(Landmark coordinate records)
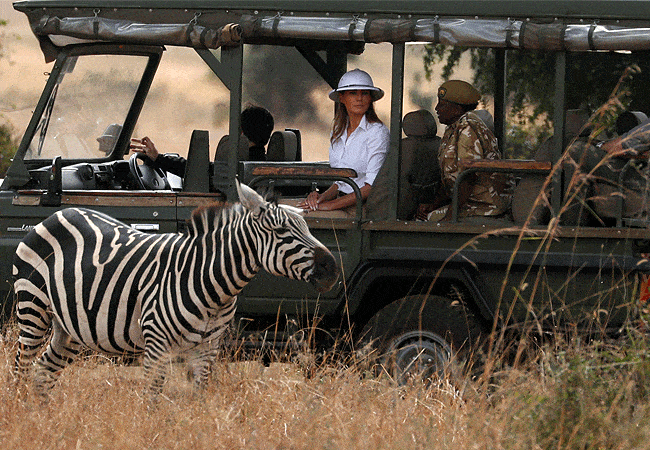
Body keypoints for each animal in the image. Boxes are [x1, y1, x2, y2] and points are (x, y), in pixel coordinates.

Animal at [12, 181, 340, 396]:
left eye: (309, 227)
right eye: (282, 231)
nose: (332, 269)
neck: (213, 287)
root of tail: (59, 212)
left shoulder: (207, 348)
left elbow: (199, 397)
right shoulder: (156, 343)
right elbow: (152, 396)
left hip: (71, 324)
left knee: (45, 368)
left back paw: (43, 416)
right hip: (33, 309)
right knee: (22, 364)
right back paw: (22, 413)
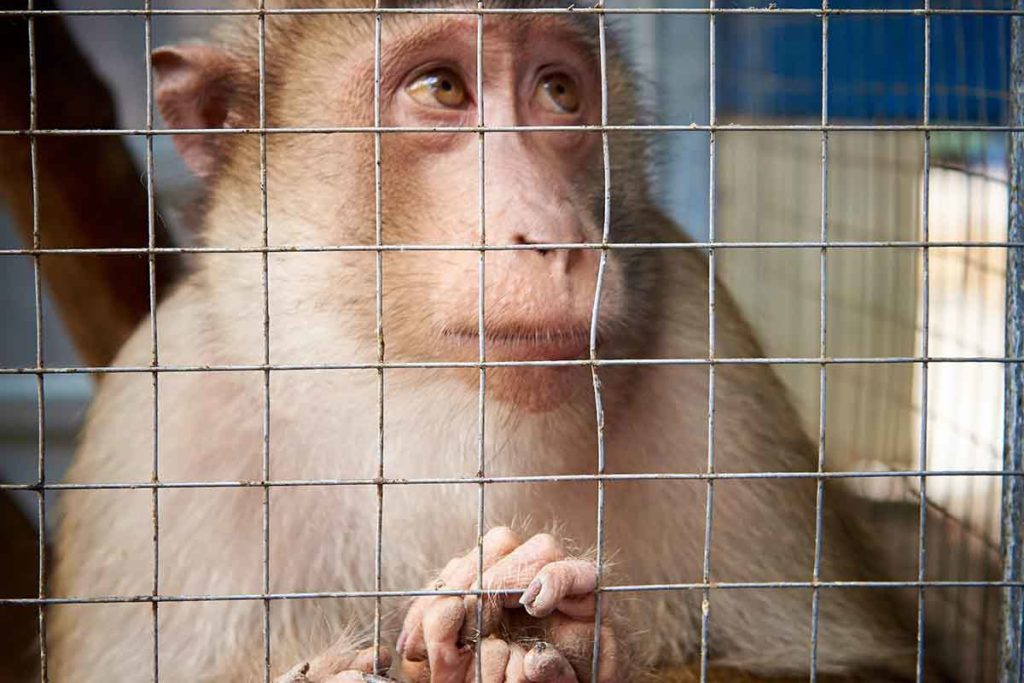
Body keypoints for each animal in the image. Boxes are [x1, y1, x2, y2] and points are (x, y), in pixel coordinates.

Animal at [46, 1, 939, 681]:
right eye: (442, 87)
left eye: (559, 92)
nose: (556, 236)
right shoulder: (157, 424)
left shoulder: (709, 356)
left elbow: (862, 666)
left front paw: (572, 638)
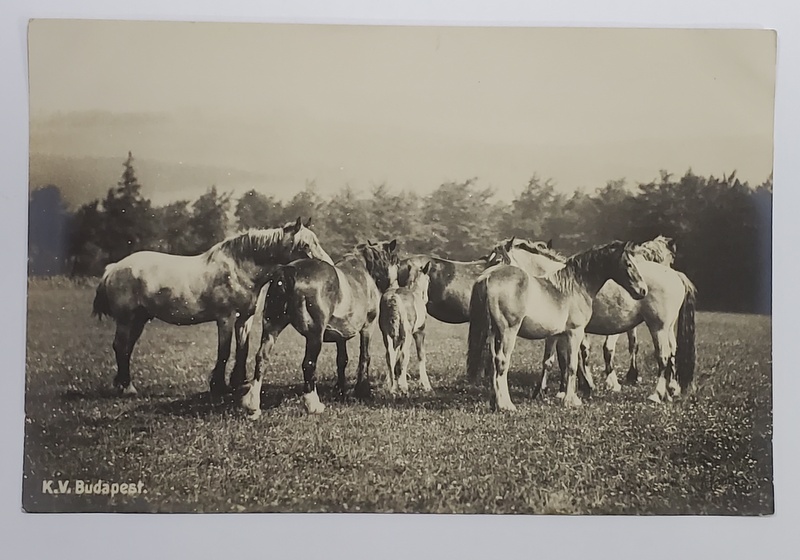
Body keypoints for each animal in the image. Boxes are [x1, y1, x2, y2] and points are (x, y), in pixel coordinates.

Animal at [238, 238, 400, 418]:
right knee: (308, 363)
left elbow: (342, 360)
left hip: (271, 327)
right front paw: (362, 390)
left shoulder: (340, 336)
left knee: (262, 358)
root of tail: (289, 271)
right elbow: (364, 357)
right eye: (396, 260)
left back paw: (253, 406)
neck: (365, 270)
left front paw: (341, 390)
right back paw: (313, 405)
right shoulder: (368, 326)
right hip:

» **EXERCISE**: Output the records verbatim without pictures.

» **COMPLETED TASK**:
Body keypoints for each animal in the image. Boxes are [x1, y1, x2, y2] and points are (x, y), in pixel coordinates.

Animal at [12, 181, 340, 396]:
left eye: (309, 227)
right eye: (282, 231)
nose: (332, 269)
neck: (213, 287)
root of tail: (59, 212)
left shoulder: (207, 348)
left elbow: (199, 397)
right shoulder: (156, 343)
right elbow: (152, 396)
left hip: (71, 324)
left knee: (45, 368)
left back paw: (43, 416)
right hip: (33, 309)
right knee: (22, 364)
right back paw: (22, 413)
Body keypoints for each animal in the image. Boxes are [x1, y1, x2, y2] and points are (x, y), in pixel coordinates.

Animal at [46, 1, 939, 681]:
right eye: (442, 87)
left eye: (559, 92)
nose: (556, 236)
right shoulder: (157, 424)
left shoulder: (709, 356)
left elbow: (862, 666)
left front paw: (572, 638)
Body keypoints for each animal in the image. Boxes are [x1, y1, x2, y2] and points are (x, y), in pixel coordinates.

Animal at [238, 238, 400, 418]:
right knee: (308, 363)
left elbow: (342, 360)
left hip: (271, 327)
right front paw: (362, 390)
left shoulder: (340, 336)
left knee: (262, 358)
root of tail: (289, 271)
right elbow: (364, 357)
right eye: (396, 260)
left back paw: (253, 406)
neck: (365, 270)
left front paw: (341, 390)
right back paw: (313, 405)
right shoulder: (368, 326)
right hip:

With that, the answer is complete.